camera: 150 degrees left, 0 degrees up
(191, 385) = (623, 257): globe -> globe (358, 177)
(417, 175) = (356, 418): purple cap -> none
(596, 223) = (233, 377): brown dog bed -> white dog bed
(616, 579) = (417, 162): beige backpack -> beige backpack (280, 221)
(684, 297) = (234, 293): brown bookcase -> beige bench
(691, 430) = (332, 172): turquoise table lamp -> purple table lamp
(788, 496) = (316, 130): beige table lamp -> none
------------------------------------------------------------------------
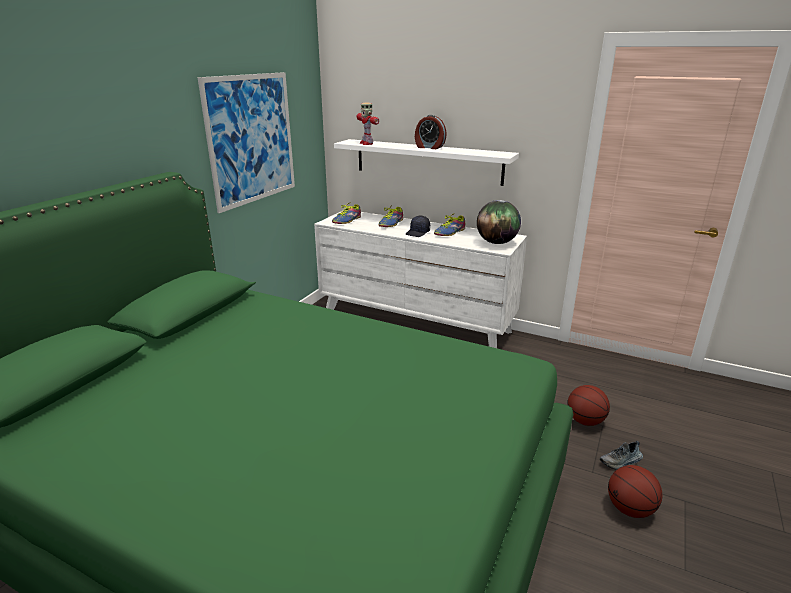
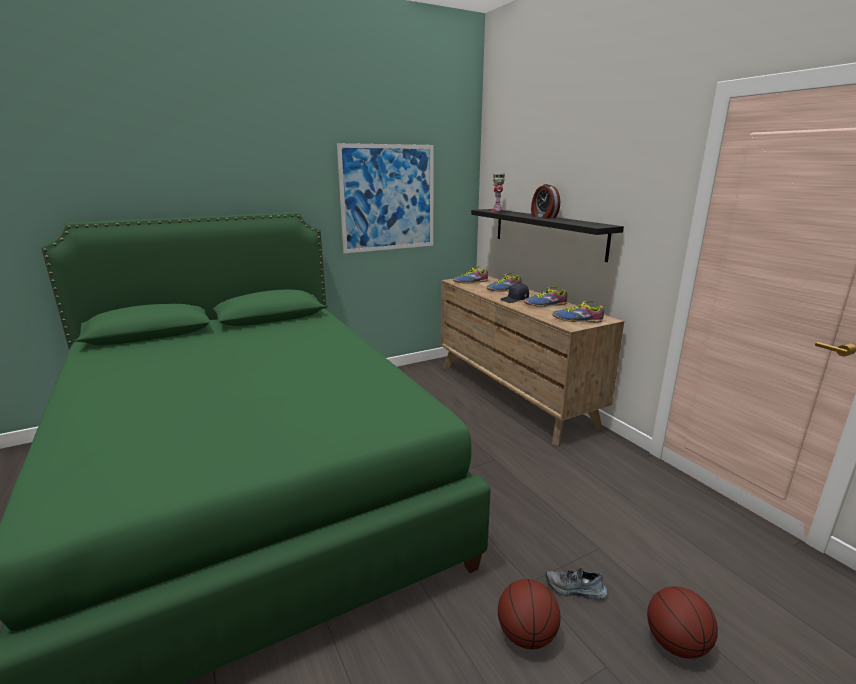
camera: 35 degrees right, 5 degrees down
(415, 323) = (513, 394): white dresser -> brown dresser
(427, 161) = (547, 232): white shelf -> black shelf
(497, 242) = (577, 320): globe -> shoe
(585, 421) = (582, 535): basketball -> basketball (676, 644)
------------------------------------------------------------------------
# [Goal of the exercise]
All lines that include the word "globe" must be copied from the material above.

# [Your solution]
(191, 385) = (623, 257): globe -> globe (358, 177)
(497, 242) = (577, 320): globe -> shoe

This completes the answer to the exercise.